L’huissier rentre avec les bocks, et les distribue. Le président en réclame cinq pour lui, et en boit deux coup sur coup. Puis il prononce : « Continuez, monsieur l’orateur. »

Le Directeur de l’enseignement secondaire : — Voici un excellent volume de M. le baron de Vaux : Les Tireurs de pistolet. C’est une série de portraits remarquables des hommes de notre époque à qui le maniement des armes à feu est familier. Je propose son admission.

Le ministre : — Impossible, l’auteur est baron, pas de titres.

Le rapporteur : — Voici encore une très intéressante histoire des campagnes d’Hannibal par un de nos bibliothécaires, M. Léon Cahun.

Le Président (à son sixième bock) : — « Jamais, Hannibal, Rome et Carthage, je sors d’en prendre.

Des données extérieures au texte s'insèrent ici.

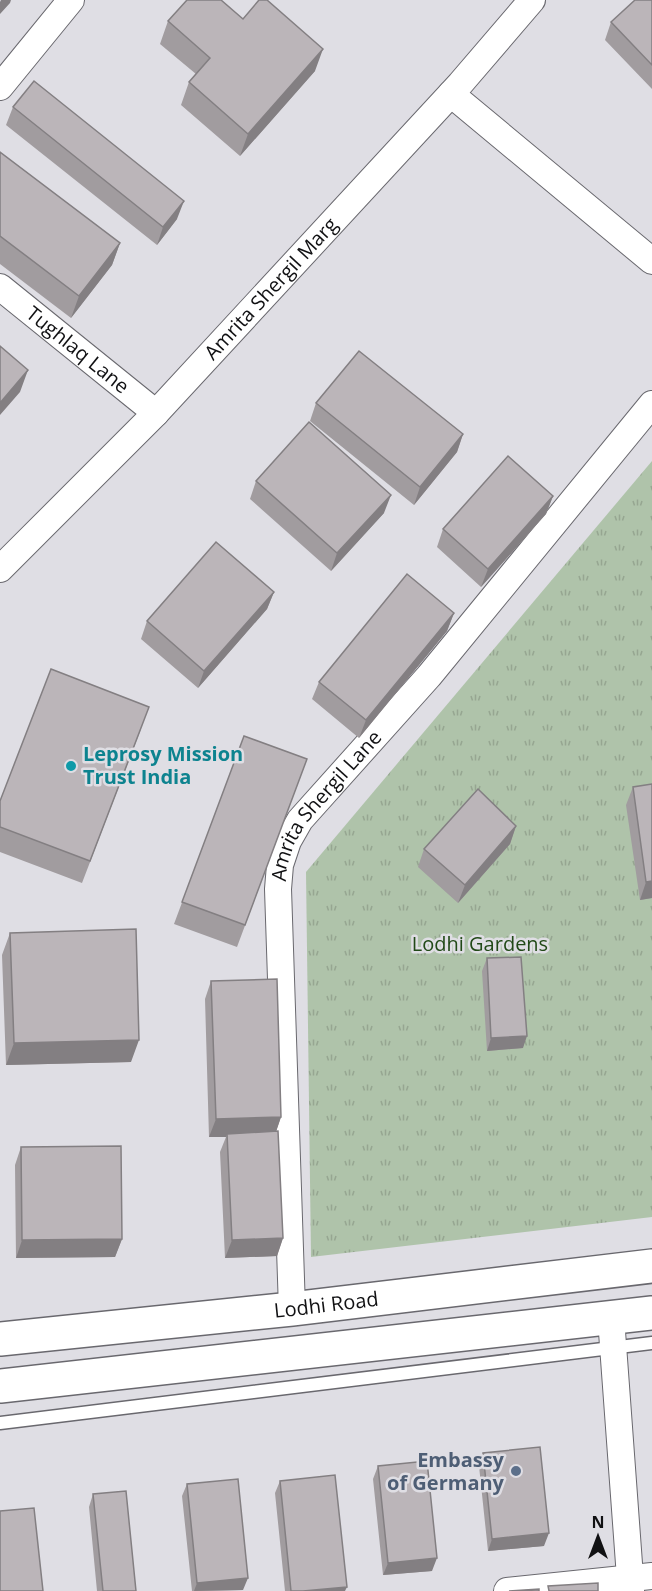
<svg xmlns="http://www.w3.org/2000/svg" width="652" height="1591" font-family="'Open Sans',sans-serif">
  <defs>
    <pattern id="park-tufts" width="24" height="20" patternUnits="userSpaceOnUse" patternTransform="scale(1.5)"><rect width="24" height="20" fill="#afc3aa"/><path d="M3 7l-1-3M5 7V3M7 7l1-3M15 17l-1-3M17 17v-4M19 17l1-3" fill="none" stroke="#96a691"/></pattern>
  </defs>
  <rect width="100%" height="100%" fill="#dfdee4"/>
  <path fill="url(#park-tufts)" d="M652,461V1217L311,1257L306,872Z"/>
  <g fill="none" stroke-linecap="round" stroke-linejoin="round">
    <defs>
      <path id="lane" d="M0,1423L652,1343"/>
      <g id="street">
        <path d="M0,87L71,0"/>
        <path d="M451,94L652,261"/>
        <path id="s1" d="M0,287L156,413"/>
        <path id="s2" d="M0,569L156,413L460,84L532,0"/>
        <path id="s3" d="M292,1309L278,889L280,865L288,841L300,820L429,676L652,404"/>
        <path d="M611,1318L631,1591"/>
        <path d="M507,1591L652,1576"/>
      </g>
      <g id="secondary">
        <path id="s4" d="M0,1339L292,1309L652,1266"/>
        <path d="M0,1386L652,1313"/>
      </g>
    </defs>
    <use href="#lane" stroke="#69686e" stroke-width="15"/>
    <use href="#street" stroke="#69686e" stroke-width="28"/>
    <use href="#secondary" stroke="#69686e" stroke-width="36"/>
    <use href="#lane" stroke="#fff" stroke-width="12"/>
    <use href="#street" stroke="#fff" stroke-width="26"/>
    <use href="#secondary" stroke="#fff" stroke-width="33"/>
  </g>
  <path fill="#a19c9f" d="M652,0V89L605,40L611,22Z
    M243,19L315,71L240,156L181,105L189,82L196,74L160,44L168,21Z
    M13,107L177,219L157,245L6,125Z
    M0,152L120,243L112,265L71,318L0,264Z
    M316,403L463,434L457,452L414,505L310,421Z
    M256,481L384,513L331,571L250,499Z
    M553,496L546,514L481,587L437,547L443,529Z
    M274,592L267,609L198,688L141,639L147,621Z
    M454,613L447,631L359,738L312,699L319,682Z
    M141,729L82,883L0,852V801Z
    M244,736L307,759L237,947L174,924Z
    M633,787L652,898L640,900L626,805Z
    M516,826L510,844L458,903L418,867L424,849Z
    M10,933L131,1062L6,1065L2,955Z
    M487,958L523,1048L487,1051L482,971Z
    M211,981L281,1117L276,1131L283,1238L277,1256L225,1258L220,1152L226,1137H209L205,999Z
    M21,1147L122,1239L115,1257L16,1258L15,1165Z
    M483,1453L544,1546L488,1551L479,1466Z
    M378,1466L432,1571L383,1575L373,1479Z
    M280,1481L345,1591H285L275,1493Z
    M187,1484L243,1590L192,1591L182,1496Z
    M93,1494L136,1591H97L89,1507Z"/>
  <path fill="#837f82" d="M1,0H11L10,3L0,14V2Z
    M323,49L315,71L240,156L248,134Z
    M184,201L177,219L157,245L163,227Z
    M120,243L112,265L71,318L79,296Z
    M28,370L20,392L0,415V403Z
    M463,434L457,452L414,505L420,487Z
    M391,495L384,513L331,571L337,553Z
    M553,496L546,514L481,587L488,569Z
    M274,592L267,609L198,688L204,671Z
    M454,613L447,631L359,738L366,720Z
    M516,826L510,844L458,903L465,885Z
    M652,881V898L640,900L646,882Z
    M527,1036L523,1048L487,1051L491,1038Z
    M139,1040L131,1062L6,1065L14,1043Z
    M281,1117L275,1135L227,1134L226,1137H209L216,1119Z
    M283,1238L277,1256L225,1258L232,1240Z
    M122,1239L115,1257L16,1258L22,1240Z
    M549,1533L544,1546L488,1551L492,1539Z
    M437,1558L432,1571L383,1575L388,1563Z
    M248,1578L243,1590L194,1591L197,1583Z
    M347,1587L345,1591H303Z"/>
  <path fill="#bbb5b9" stroke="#837f82" stroke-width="1.5" d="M187,0H221L243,19L259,0H267L323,49L248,134L189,82L210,58L168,21Z
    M635,0H652V65L611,22Z
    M34,81L184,201L163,227L13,107Z
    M0,152L120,243L79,296L0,236Z
    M0,346L28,370L0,403Z
    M359,351L463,434L420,487L316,403Z
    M309,422L391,495L337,553L256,481Z
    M508,456L553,496L488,569L443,529Z
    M216,542L274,592L204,671L147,621Z
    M407,574L454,613L366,720L319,682Z
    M51,669L149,707L90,861L0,827V801Z
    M244,736L307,759L245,925L182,902Z
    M652,784V881L646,882L633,787Z
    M478,789L516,826L465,885L424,849Z
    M136,929L139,1040L14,1043L10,933Z
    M521,957L527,1036L491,1038L487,958Z
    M277,979L281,1117L216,1119L211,981Z
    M278,1131L283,1238L232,1240L227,1134Z
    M121,1146L122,1239L22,1240L21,1147Z
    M540,1447L549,1533L492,1539L483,1453Z
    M427,1461L437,1558L388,1563L378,1466Z
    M335,1475L347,1587L303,1591H291L280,1481Z
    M238,1479L248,1578L197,1583L187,1484Z
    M126,1491L136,1591H103L93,1494Z
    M34,1508L43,1591H0V1511Z
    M598,1583V1591H549L548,1586Z
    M539,1589V1591H509Z"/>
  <circle fill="#0f9aa8" stroke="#dfdee4" stroke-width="2" cx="71" cy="766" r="6"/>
  <circle fill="#5c6f8a" stroke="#dfdee4" stroke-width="2" cx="516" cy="1471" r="6"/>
  <g text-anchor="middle" stroke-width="5" stroke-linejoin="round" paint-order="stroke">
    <g font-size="20" fill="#111113" stroke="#dfdee4">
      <text dy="7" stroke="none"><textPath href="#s2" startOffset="390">Amrita Shergil Marg</textPath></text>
      <text dy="7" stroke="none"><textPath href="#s1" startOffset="100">Tughlaq Lane</textPath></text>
      <text dy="7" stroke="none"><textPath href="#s3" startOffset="519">Amrita Shergil Lane</textPath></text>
      <text dy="7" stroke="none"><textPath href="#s4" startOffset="328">Lodhi Road</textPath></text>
    </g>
    <g font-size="20" font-weight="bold" fill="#0d838f" stroke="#dfdee4" text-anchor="start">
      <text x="83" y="761">Leprosy Mission<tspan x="83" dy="23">Trust India</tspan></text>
    </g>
    <g font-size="20" fill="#214917" stroke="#dfdee4">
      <text x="480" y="951">Lodhi Gardens</text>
    </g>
    <g font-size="20" font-weight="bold" fill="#4e5e75" stroke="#dfdee4" text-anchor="end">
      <text x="504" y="1467">Embassy<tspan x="504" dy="23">of Germany</tspan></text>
    </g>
  </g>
  <g transform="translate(598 1537)" stroke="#dfdee4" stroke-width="4.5" paint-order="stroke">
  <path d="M0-4.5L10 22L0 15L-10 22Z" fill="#111113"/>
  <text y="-9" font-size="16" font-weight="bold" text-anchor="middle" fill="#111113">N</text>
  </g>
</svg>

Rejeté, rejeté, rejeté. »

Le Rapporteur : — Voici La Morale, par M. Yves Guyot…

Le Président : — Pas de morale…

Le Ministre : — Mais c’est de la morale laïque, M. le président…

Le Président : — Pas de morale, zut. Continuez.

Le Rapporteur prend un nouveau livre, rougit, pâlit, cache sa figure entre ses mains et prononce d’une voix tremblante :

« Messieurs, voici un livre infâme dont je n’ose même pas prononcer le titre. Il s’appelle… il s’appelle…

Le Président : — « Accouche donc. »

Le Rapporteur : — « Il s’appelle Charlot s’amuse ! »

Le Président (à son neuvième bock) : — « Très chic ». Un long silence. Les membres de la commission baissent les yeux et croisent leurs mains sur la table avec embarras.

Le Rapporteur reprend : — « Les périphrases et les métaphores me manquent pour représenter le sujet de ce livre inqualifiable, de ce livre…

Le Président : — « Dites Manuel ».

Le Rapporteur : — De ce Manuel du solitaire.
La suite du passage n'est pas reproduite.